**Extracted records**
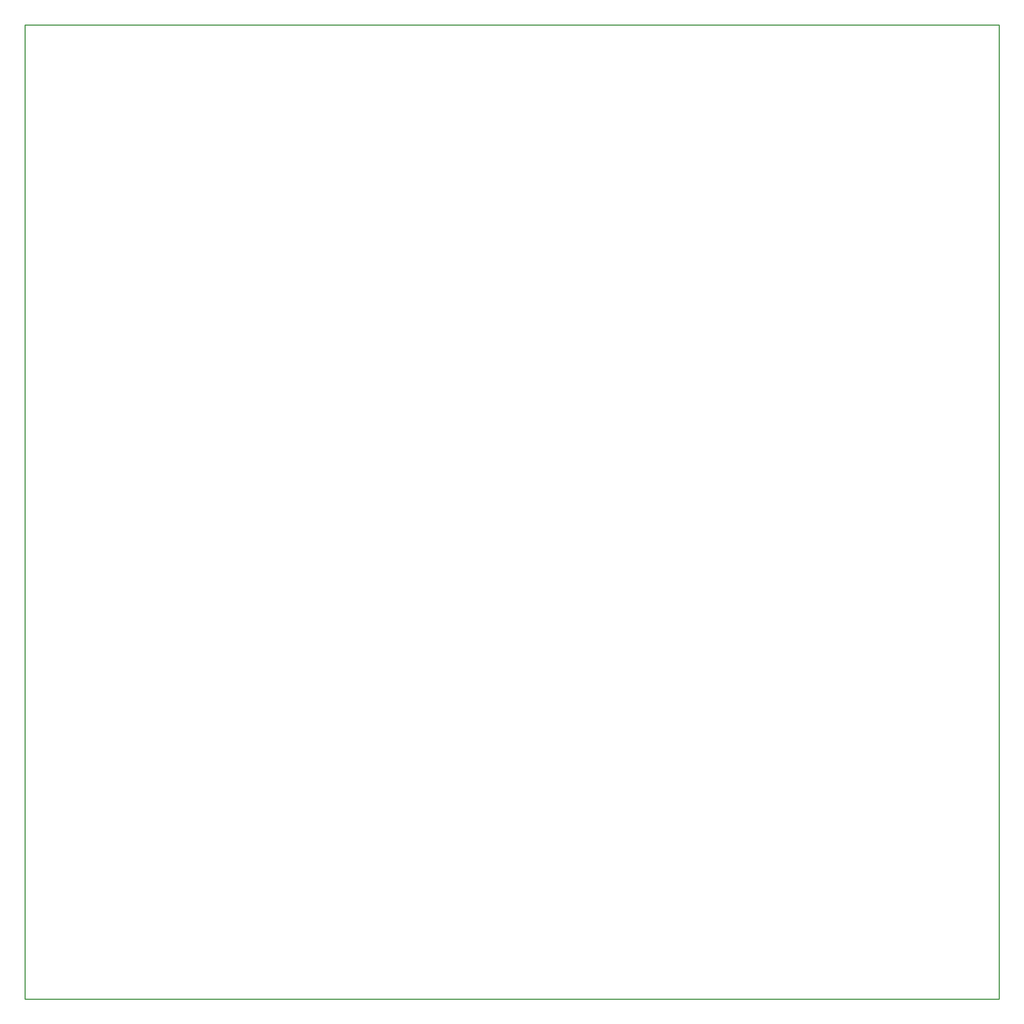
<source format=gko>
%FSTAX23Y23*%
%MOIN*%
%SFA1B1*%

%IPPOS*%
%ADD33C,0.010000*%
%LNchronomepcbv2_2-1*%
%LPD*%
G54D33*
X10675Y0274D02*
Y116D01*
X01815Y0274D02*
X10675D01*
X01815D02*
Y116D01*
X10675*
M02*
</source>
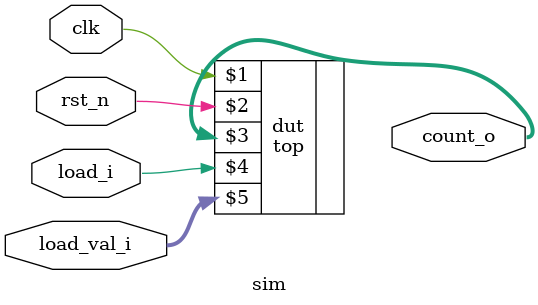
<source format=v>
module sim #(parameter n = 4) (clk,rst_n,count_o,load_i,load_val_i);
    input clk,rst_n;
    input load_i;
    output reg [n-1:0] count_o;
    input      [n-1:0] load_val_i;
    top #(.n(n)) dut(clk,rst_n,count_o,load_i,load_val_i);
    initial 
        begin
            $dumpfile("sim.vcd");
            $dumpvars(0,sim);
            #1;
        end
endmodule
</source>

**Work order**
Using the entries above, return each line that includes the word "source".

**Response area**
<source format=gko>
</source>
<source format=v>
</source>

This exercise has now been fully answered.